TEXTE SÉLECTIONNÉ ::
%%

Il n’y a pas de réponse univoque à cette question, car les deux sont possibles. La crise a déclenché chez certains un besoin de changement de personnalité. Nous avons récemment publié une étude qui montre qu’un changement de personnalité que l’on a choisi est possible à court terme. Nous avons par exemple envoyé par SMS à l’un des groupes des propositions de changements comportementaux et la réalisation d’objectifs choisis par les participants. Il s’est avéré que des changements comportementaux positifs ont pu être mis en place dans les deux semaines. Reste à voir si des changements à long terme sont possibles. En règle générale, nous avons tendance à nous accrocher à nos habitudes.

Peut-on espérer que les changements positifs induits par la crise persistent?
La crise nous a donné l’opportunité de tester de nouveaux comportements. Toute la question est désormais de savoir comment ces changements sont vécus. Certains vivront une situation donnée comme une contrainte tandis que d’autres s’en accommoderont parfaitement – un changement de circonstances peut donc être vécu positivement ou négativement. Mais dans tous les cas, cette situation de crise nous a poussés à réfléchir sur nous-mêmes et à envisager des changements de comportement.

On suppose que, ces dernières semaines et ces derniers mois, beaucoup ont accumulé de la colère, de la rage, voire du désespoir. Comment se délester de cette charge émotionnelle?

%%

DONNÉES ENREGISTRÉES ::
%%

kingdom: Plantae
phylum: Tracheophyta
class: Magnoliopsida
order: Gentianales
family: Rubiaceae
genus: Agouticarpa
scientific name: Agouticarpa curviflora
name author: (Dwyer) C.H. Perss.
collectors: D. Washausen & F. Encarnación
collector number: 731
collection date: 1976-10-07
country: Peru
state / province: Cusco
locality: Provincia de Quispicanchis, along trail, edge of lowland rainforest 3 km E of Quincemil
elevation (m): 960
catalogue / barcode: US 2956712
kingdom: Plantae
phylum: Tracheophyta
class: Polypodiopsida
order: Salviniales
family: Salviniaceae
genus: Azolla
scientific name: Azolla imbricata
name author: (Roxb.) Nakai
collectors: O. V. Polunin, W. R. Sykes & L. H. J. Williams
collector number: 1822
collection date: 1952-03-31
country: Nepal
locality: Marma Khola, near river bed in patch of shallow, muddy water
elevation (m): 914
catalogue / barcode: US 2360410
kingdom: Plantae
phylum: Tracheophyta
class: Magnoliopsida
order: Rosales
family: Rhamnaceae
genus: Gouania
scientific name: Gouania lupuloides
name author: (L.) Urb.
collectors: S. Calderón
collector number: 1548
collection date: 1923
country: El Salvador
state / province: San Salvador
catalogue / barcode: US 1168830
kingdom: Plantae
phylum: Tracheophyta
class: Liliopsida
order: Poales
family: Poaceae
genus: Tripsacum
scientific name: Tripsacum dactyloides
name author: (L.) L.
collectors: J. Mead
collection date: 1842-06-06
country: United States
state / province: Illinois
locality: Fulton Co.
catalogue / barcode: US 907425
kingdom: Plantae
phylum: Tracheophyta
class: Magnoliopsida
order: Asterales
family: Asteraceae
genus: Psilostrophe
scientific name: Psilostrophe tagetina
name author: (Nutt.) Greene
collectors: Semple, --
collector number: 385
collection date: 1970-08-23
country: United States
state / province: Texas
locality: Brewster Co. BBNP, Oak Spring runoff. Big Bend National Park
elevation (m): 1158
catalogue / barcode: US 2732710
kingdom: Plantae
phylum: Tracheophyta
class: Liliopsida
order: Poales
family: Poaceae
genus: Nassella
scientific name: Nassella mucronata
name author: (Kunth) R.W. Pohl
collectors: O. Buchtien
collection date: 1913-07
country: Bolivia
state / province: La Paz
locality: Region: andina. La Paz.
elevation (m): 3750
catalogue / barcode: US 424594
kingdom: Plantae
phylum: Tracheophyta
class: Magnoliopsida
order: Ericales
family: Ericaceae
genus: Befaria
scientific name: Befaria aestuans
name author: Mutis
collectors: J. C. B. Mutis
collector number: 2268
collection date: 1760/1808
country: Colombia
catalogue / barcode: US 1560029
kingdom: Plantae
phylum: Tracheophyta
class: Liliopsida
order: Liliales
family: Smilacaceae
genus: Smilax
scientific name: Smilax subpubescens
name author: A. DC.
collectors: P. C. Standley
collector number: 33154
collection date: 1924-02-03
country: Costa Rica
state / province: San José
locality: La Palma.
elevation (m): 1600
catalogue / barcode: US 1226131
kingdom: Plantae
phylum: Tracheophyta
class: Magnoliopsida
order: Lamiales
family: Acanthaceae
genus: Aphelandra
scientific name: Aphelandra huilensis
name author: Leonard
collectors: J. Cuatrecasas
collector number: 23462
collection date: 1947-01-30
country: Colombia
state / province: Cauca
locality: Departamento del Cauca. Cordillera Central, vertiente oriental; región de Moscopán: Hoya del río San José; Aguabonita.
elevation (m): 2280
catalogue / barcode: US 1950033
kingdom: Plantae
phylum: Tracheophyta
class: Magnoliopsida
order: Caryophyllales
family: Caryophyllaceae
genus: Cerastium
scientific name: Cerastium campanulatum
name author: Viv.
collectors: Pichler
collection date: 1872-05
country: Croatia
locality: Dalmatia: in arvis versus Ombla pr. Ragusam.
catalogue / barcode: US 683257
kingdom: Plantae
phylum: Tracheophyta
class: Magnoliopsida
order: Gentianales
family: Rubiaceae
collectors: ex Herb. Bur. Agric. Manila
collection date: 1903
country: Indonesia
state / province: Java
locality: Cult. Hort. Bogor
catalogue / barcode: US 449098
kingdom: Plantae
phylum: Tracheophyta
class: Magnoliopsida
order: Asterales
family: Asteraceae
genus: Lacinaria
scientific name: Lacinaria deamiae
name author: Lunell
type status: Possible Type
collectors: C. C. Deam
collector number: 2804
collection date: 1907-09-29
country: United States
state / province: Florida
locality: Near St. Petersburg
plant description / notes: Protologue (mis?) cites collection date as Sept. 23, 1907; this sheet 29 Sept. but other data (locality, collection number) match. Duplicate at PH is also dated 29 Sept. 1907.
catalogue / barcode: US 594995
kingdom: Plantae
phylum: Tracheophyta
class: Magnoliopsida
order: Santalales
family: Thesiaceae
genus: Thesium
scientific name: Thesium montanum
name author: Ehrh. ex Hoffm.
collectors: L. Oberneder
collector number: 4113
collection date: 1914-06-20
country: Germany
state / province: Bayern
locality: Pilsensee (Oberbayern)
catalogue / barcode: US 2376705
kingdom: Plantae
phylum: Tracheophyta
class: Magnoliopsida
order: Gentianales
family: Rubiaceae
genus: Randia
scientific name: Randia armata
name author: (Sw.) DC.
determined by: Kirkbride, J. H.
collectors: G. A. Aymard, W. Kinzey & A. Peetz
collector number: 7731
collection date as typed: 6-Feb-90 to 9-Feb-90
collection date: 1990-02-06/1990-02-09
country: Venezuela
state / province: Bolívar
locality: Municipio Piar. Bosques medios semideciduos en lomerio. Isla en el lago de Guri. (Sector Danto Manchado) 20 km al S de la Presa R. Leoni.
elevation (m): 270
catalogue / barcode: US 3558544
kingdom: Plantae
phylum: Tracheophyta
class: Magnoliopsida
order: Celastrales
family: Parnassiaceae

%%

ÉNONCÉ DE LA TÂCHE :: Dans le texte sélectionné, sous quel délai l'étude mentionnée a-t-elle permis d'obtenir des changements comportementaux positifs ?

SOLUTION DU PROBLÈME :: Les changements comportementaux positifs ont pu être mis en place dans les deux semaines.